▶ What you have to do: Set down exactly the lines below, starting at the one that contains "wrist: (869, 1029)" and ending at the one that contains "middle dip: (969, 892)", with both of those lines included and nothing else.

(Data items)
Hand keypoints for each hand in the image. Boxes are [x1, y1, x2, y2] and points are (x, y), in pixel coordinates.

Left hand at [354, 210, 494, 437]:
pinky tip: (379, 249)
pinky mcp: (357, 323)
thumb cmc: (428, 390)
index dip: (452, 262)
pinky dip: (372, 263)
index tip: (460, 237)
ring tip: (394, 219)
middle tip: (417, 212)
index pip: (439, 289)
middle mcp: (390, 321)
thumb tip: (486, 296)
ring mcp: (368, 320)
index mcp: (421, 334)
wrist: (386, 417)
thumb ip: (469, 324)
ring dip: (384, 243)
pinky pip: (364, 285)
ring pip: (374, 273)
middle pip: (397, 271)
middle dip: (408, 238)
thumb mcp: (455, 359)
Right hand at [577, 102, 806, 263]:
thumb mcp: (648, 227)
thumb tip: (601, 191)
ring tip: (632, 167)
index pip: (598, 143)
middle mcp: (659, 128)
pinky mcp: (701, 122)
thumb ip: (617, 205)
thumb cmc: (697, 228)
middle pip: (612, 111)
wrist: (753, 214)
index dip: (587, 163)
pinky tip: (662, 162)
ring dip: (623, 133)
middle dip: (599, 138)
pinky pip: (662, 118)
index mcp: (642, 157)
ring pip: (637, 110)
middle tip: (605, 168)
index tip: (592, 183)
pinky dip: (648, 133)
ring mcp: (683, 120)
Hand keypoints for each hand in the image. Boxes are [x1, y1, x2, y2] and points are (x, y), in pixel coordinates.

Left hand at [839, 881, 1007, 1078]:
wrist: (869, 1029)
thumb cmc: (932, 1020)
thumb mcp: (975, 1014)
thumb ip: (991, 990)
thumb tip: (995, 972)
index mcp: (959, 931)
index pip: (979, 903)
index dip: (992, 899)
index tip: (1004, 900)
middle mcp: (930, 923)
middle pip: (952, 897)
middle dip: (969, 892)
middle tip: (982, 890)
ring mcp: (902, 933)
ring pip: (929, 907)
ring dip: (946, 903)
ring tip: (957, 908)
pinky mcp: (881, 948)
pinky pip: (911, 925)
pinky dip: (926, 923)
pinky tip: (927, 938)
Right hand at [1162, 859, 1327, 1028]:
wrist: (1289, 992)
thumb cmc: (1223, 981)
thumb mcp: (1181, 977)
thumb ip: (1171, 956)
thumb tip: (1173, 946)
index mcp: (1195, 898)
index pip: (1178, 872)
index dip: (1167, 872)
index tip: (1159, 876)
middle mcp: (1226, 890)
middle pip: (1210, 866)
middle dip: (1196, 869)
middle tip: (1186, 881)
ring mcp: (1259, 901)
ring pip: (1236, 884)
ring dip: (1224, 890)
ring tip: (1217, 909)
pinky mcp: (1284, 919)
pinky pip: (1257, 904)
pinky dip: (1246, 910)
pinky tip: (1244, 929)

▶ Answer below:
wrist: (869, 1029)
thumb cmc: (932, 1020)
thumb mcp: (975, 1014)
thumb ip: (991, 990)
thumb tip: (995, 972)
index mcp: (959, 931)
index pip: (979, 903)
index dip: (992, 899)
index tip: (1004, 900)
middle mcp: (930, 923)
middle pip: (952, 897)
middle dip: (969, 892)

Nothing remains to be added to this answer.